§ **What you have to do**:
Report how many lines in the entries below hold the word "along". Your answer is that number alone.
Recorded information Block Start
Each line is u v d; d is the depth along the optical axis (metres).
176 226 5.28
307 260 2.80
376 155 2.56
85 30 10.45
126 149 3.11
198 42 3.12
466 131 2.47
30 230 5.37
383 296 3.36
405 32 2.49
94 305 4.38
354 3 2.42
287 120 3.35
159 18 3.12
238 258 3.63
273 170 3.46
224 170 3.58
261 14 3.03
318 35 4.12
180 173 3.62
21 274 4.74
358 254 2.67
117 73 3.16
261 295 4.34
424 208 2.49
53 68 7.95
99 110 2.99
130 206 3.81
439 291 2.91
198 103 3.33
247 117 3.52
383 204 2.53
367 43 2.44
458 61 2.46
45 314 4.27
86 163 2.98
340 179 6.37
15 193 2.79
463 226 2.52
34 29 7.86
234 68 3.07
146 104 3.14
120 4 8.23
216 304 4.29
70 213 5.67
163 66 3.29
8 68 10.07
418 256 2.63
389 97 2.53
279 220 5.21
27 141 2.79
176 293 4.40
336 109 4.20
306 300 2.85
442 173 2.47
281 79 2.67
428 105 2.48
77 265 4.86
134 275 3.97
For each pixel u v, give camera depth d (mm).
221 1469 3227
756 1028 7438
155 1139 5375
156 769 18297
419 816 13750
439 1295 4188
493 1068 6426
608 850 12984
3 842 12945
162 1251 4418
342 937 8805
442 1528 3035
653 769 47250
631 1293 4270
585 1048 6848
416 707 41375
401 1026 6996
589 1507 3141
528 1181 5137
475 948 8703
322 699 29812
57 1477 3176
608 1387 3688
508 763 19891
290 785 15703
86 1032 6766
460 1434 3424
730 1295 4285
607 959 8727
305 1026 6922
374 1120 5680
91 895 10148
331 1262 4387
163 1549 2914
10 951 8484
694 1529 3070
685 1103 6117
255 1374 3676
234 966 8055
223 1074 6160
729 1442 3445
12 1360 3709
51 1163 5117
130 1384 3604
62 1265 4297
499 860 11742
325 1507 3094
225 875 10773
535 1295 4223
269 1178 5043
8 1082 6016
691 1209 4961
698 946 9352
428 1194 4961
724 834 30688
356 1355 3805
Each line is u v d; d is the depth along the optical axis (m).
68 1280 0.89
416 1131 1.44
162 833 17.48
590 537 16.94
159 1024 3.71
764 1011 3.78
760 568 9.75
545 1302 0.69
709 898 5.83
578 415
Recorded information Block End
§ **Expected output**:
2